Coldspringharbour · 05/08/2020 14:39

Why on earth did you book a holiday in the middle of a pandemic.

Ellisandra · 05/08/2020 14:41

@Coldspringharbour because 6 people on a holiday park (so separate accommodation) only 30 minutes from home can have a lovely low health risk break, that her 4 and 7 year olds are a great age for?

chopc · 05/08/2020 14:44

Your children are dependents - parents need to fight their corner at times. Your husband needs to get control of his anxiety so it no longer impacts on family life. If the current GP is an issue - go to a different one. Don't make excuses.

DiddlySquatty · 05/08/2020 14:46

I’m trying to be sympathetic but struggling to be honest.
What a shame for your kids who are being deprived of a change of a change of scene and new experiences.

As it’s so close I don’t understand why you can’t go alone with them knowing you’re only 30 mins from home if it gets too much.
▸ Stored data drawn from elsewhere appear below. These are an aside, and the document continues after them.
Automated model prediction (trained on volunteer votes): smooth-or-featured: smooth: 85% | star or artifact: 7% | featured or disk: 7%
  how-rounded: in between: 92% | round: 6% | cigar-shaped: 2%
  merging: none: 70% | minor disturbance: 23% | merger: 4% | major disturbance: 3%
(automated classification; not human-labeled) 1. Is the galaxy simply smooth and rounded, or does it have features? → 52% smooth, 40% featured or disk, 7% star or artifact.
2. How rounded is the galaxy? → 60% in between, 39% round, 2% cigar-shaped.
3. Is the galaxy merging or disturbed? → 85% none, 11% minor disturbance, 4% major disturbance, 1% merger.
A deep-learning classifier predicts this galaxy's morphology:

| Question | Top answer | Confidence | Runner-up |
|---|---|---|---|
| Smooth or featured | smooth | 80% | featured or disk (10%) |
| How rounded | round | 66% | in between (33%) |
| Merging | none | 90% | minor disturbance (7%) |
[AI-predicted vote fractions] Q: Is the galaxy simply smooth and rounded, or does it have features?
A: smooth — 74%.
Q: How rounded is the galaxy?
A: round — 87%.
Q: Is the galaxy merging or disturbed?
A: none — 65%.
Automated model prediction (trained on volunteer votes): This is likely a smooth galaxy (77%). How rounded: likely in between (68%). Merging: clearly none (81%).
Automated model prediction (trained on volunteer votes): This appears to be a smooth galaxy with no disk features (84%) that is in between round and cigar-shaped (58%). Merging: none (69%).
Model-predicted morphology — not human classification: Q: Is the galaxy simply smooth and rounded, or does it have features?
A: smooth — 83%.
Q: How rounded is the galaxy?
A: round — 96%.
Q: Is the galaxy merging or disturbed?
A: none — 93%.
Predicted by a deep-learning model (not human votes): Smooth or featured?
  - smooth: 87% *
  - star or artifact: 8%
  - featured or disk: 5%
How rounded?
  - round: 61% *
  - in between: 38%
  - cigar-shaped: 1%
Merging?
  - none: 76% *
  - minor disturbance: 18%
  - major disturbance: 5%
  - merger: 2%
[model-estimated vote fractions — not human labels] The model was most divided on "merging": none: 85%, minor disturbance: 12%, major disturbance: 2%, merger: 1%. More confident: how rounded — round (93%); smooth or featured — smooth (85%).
Or is there not a grandparent or friend that can come with you in his place.

Don’t let him spoil it for all of you and make your children’s childhoods narrower than they should be.
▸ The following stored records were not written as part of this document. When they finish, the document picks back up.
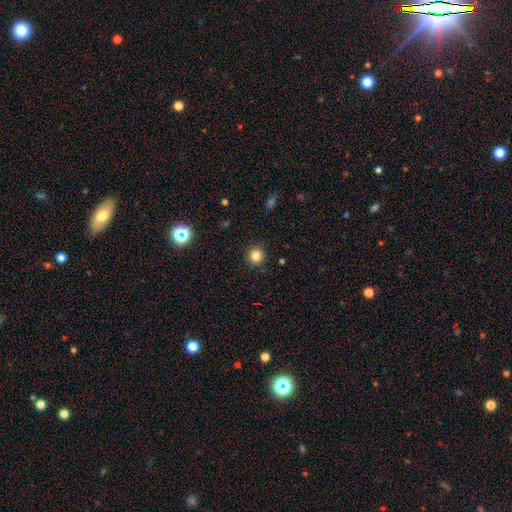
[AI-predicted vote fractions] smooth 80%, star or artifact 14%, featured or disk 6%. Down the decision tree: how rounded — round (94%); merging — none (90%).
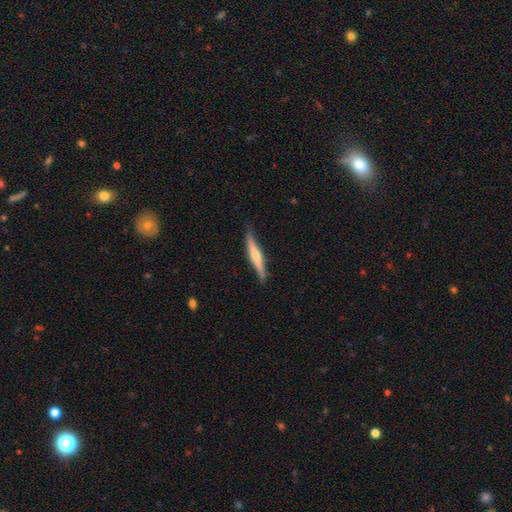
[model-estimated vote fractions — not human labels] A featured or disk galaxy (49%).

Vote fractions:
- Smooth or featured? featured or disk: 49% / smooth: 46% / star or artifact: 5%
- Merging? none: 81% / minor disturbance: 15% / major disturbance: 2% / merger: 1%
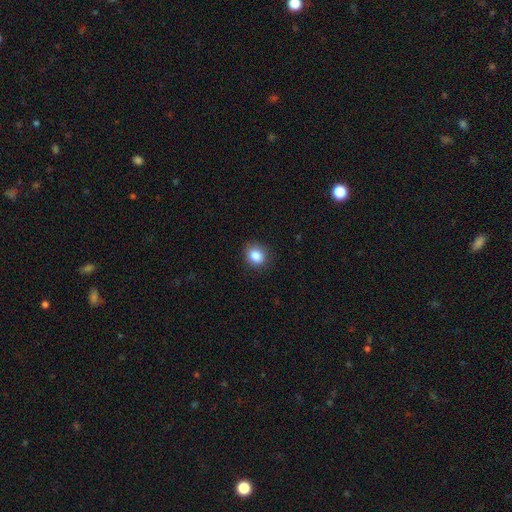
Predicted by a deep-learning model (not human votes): Overall: smooth (86%). How rounded: round (67%; in between 32%). Merging: none (85%).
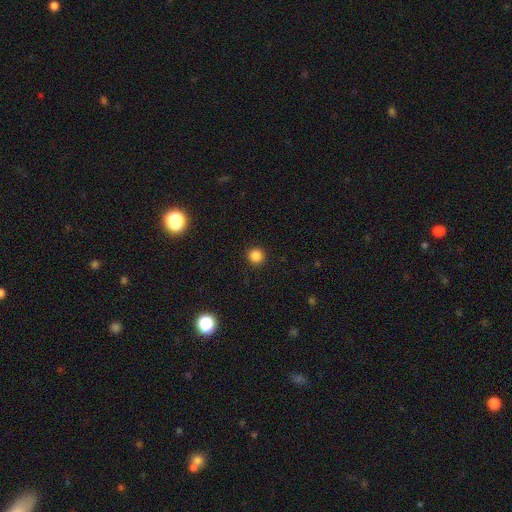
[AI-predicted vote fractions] This appears to be a smooth galaxy with no disk features (85%) that is round (95%). Merging: none (93%).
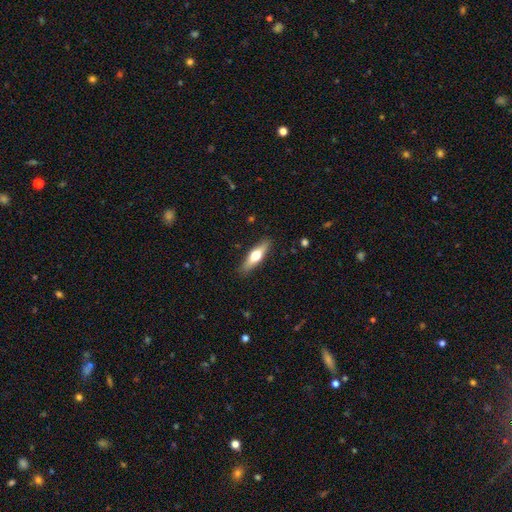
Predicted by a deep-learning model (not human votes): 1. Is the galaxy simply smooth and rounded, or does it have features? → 49% smooth, 45% featured or disk, 6% star or artifact.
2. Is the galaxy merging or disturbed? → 89% none, 9% minor disturbance, 2% major disturbance, 1% merger.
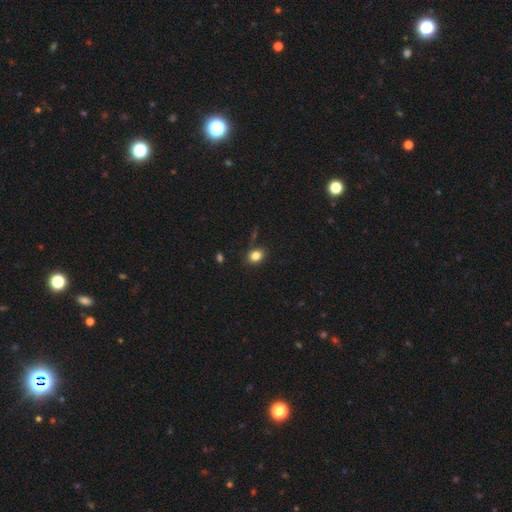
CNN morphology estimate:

DiddlySquatty · 05/08/2020 14:52

Also surely you couldn’t have got a full refund at such short notice?

I think maybe you have accepted this for too long.

StudentHelp · 05/08/2020 14:53

Oh Op, I really feel for you and your lovely wee ones! This is so unfair on them Sad

Would you be able to go alone?
I get massively anxious before going on holiday as I hate packing! I’ll struggled to sleep for a few weeks beforehand but as soon as I’m on my way I feel great, his anxiety is way beyond normal levels.

Deux · 05/08/2020 15:23

You’re way too sympathetic to your DH and I’m wondering if you’ve been kind of brainwashed by him. It sounds like his needs trump everyone else’s. This is outrageous. I can only echo what others have said, how on earth does he do any adulting? I think you’re way under reacting.

If it’s only 30 minutes away you could do it in a day trip or series of day trips? Can you uncancel it?

How convenient that he’s going need a big lie down to recover. So he’s going to get a nice rest anyway.

Persipan · 05/08/2020 16:05

It's one thing to be anxious - I've had periods of intense anxiety in the past, and they sucked. I'm not unsympathetic to that experience. But, experiencing such intense anxiety that it's life-limiting not only for him but also for his partner and children, and not doing everything in his power to address it? That's not on.

So he thinks his GP is somehow terrible and awful and the root of the problem? See a different GP. Ask you to come along and advocate for him to ensure he gets his points across. Self-refer to IAPT. Look at private options. Take up bloody yoga, ffs. Do something about it.

And, if he knows - which he must have done, really - that he can't cope with a holiday away at present, as an absolute minimum he needs to speak up about that before things get to this point. Maybe he's just not ever going to be able to go on holiday with you and the kids, but there are ways you could plan around that rather than him just wait until the last minute and then hide in a hole.

You said he struggles with disruptions to his routine - how does he manage when unexpected things come up in day to day life? Like the boiler breaking down, or whatever? Does he struggle with those as well, or is it just planned events that throw him? My big worry, in your shoes, would be how he would cope alone if he ever needed to. Sorry to sound really depressing, but if (god forbid) anything ever happened to you, would he be able to appropriately take care of the kids?